→ Records shown
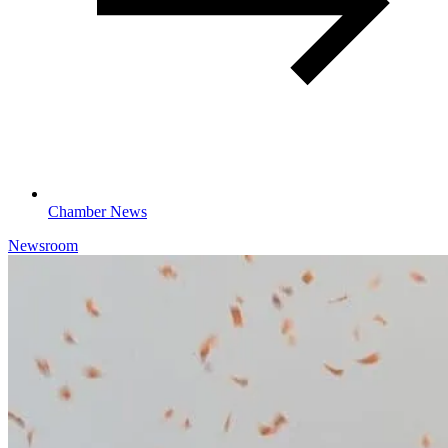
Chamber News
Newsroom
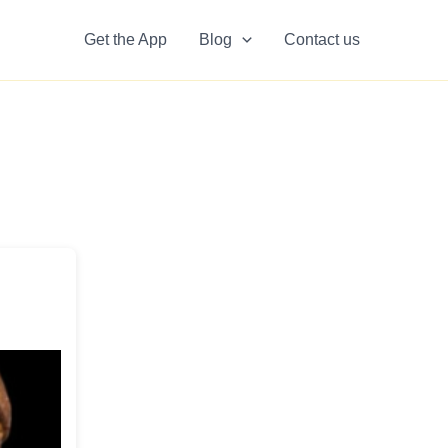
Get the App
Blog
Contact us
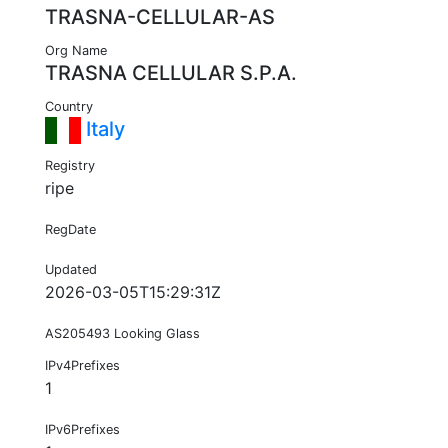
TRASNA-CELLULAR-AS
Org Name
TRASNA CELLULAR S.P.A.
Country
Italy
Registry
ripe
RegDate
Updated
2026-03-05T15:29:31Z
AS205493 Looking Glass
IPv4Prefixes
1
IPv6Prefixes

→ Task requirements
Format the text of all the rows above as a JSON list of strings, one string per line, with blank lines dropped and the pictures left out.

→ Exercise response
[
  "Chamber News",
  "Newsroom",
  "Get the App",
  "Blog",
  "Contact us",
  "TRASNA-CELLULAR-AS",
  "Org Name",
  "TRASNA CELLULAR S.P.A.",
  "Country",
  "Italy",
  "Registry",
  "ripe",
  "RegDate",
  "Updated",
  "2026-03-05T15:29:31Z",
  "AS205493 Looking Glass",
  "IPv4Prefixes",
  "1",
  "IPv6Prefixes"
]